EXTRAIT CHOISI:

Les cages de la République !

Les 10000 cartes à Carla

Article mis en ligne le vendredi 18 juillet 2008

Cet été sera le premier passé à l’Elysée par Carla Sarkozy, femme de gauche d’un président très à droite, qui rêve de pulvériser des records d’expulsion en masse d’étrangers sans papiers. Hommes, femmes, enfants, jeunes, vieux, africains, latinos, asiatiques, est-européens, malades, demandeurs d’asile, femmes en danger, tout est bon à sa fringale expulsionniste. En 2007, presque 40 000 personnes sont passées par les prisons administratives pour étrangers, dont 240 enfants, certains tout petits. Beslan le petit garçon de 4 ans, auteur du dessin de la carte postale que nous dédions à Madame Sarkozy, a été enfermé à Lyon en janvier et février 2008 avec ses parents et sa petite sœur. Son séjour à la prison pour étrangers St-Exupéry a inspiré le dessin suivant au Petit Prince martyrisé par la république sarkozienne.

C’est un fait, terrifiant : ce dessin n’est pas celui d’un enfant traumatisé lors de guerres du passé, ni dans un des conflits qui déchirent aujourd’hui des contrées lointaines. Il est celui d’un enfant de 4 ans enfermé en janvier 2008 dans une prison administrative française, gardée par la police française, sur instruction précise et chiffrée de préfets, de ministres et d’un président de la république française.

DONNÉES ENREGISTRÉES:

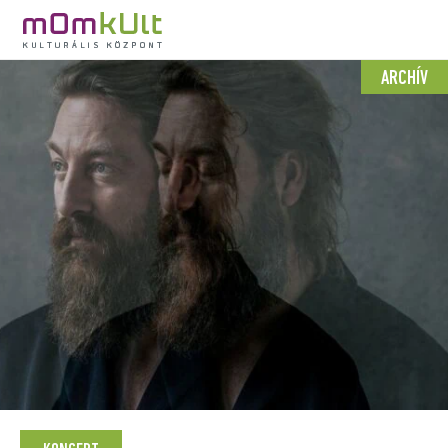
ARCHÍV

TRAVAIL DEMANDÉ: Traduisez en anglais cette phrase de l'extrait choisi : « En 2007, presque 40 000 personnes sont passées par les prisons administratives pour étrangers, dont 240 enfants, certains tout petits. »

CORRIGÉ: In 2007, nearly 40,000 people went through the administrative prisons for foreigners, including 240 children, some of them very young.